Today, this pandemic is compared to a war, but in a war, whatever the case, you know who your ‘enemy’ is and whom you have to protect yourself against. In this war, with this pandemic, the enemy is invisible, it is underhand, and if it gets you it takes away your breathing: your breathing, that precious thing that only now we see as vital. During an epoch when we are distracted by the frenetic passing of time, because we are taken up by a thousand thoughts and problems that seem to us to be insoluble but which we discover to be ironically superficial. That time that we think we cannot waste by spending time with our loved ones, with our elderly people, thinking that this is a waste of precious time that should be dedicated to our commitments, which can in fact be easily postponed. At a time when we are no longer used to making gestures of affection, a caress or a smile or a hug, but where competition, overwhelming our neighbour in order to make our own individual voices heard in an overbearing way above those of other people, prevail; where arrogance has taken the place of kindness, of understanding and of compassion. Well this time has stopped and this because of an miniscule and invisible virus called the coronavirus. Silence has fallen on us, the fear of an invisible enemy that forces all of us, or at least most of us, to open our eyes, to look beyond the mist, and open our eyes towards a blue and clear sky, a sky that all of us can see nowadays, when the traffic has stopped, when aeroplanes no longer fly over the continents of the world to transport an increasing number of people from one place to another on the planet, people searching for something that amazes them, new adventures, new opportunities, but always carrying in their luggage a feeling of loneliness and emptiness. And yet man can recover by looking into the depths of his own DNA for those simple feelings that all of us have written into our genes. Simple feelings: nearness, compassion, understanding, closeness, cooperation, love, which are demonstrated through a look, a smile, a caress, a hug. These are all things that today, in this forced isolation, seem to us impossible to engage in…and when will be able to engage in them again?

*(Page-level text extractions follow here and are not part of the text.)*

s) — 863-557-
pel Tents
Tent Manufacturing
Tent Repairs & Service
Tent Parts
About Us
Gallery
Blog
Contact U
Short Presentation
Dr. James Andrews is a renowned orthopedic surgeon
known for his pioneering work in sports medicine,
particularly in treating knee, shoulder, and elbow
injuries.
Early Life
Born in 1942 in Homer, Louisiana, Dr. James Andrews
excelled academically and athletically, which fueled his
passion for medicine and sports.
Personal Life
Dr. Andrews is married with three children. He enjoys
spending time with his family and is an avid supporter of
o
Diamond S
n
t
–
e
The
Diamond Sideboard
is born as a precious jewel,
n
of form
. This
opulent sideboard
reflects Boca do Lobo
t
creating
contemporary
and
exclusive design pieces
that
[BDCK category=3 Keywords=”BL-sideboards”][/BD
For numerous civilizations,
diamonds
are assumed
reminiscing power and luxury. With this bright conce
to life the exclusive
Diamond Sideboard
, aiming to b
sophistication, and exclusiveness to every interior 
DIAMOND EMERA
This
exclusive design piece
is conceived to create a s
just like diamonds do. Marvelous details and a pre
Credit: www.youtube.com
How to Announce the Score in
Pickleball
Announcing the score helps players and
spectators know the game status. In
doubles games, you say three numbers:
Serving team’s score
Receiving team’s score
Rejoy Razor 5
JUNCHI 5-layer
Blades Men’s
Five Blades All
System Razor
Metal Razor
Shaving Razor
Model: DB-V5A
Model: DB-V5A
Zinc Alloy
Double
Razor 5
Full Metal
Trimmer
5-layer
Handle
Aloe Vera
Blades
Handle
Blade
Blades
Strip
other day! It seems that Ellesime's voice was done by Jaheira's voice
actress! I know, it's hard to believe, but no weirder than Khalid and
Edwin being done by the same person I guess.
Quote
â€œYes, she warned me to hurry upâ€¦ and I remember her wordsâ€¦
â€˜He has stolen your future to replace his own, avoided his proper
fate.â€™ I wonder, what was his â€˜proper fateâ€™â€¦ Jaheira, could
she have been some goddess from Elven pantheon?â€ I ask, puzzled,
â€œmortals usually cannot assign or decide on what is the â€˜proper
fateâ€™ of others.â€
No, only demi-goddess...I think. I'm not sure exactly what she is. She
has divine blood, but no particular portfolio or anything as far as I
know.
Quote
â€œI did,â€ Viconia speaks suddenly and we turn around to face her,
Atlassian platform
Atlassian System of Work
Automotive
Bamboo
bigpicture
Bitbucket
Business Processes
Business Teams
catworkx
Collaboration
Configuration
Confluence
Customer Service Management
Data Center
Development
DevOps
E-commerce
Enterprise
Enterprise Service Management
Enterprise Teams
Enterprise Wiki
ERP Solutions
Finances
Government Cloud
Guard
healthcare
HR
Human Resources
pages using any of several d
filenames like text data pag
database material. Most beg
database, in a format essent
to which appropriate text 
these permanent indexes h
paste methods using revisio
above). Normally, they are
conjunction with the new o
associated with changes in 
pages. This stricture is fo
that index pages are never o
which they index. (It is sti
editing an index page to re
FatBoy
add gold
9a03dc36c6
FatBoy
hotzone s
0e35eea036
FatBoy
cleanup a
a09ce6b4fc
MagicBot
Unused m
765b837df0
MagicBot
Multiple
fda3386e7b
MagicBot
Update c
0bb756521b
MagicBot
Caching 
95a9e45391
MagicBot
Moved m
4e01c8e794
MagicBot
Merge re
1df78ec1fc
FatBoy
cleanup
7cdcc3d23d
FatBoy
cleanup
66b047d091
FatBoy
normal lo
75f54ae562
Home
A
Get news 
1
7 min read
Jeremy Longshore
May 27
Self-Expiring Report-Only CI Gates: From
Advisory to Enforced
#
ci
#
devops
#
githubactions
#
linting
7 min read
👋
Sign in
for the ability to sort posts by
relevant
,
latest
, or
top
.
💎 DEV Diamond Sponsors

For the Camillians, the commitment and dedication remain the same; they are the same as those taught by their Founder. They have not neglected the essential values that we are presently mourning and today, as then, the Camillians are called once again to be in the front line at the side of sick people during this terrible pandemic that has rapidly invaded the whole world, often accompanying people to their deaths at a time when they were deprived of the possibility of the comfort and the nearness of their family relatives.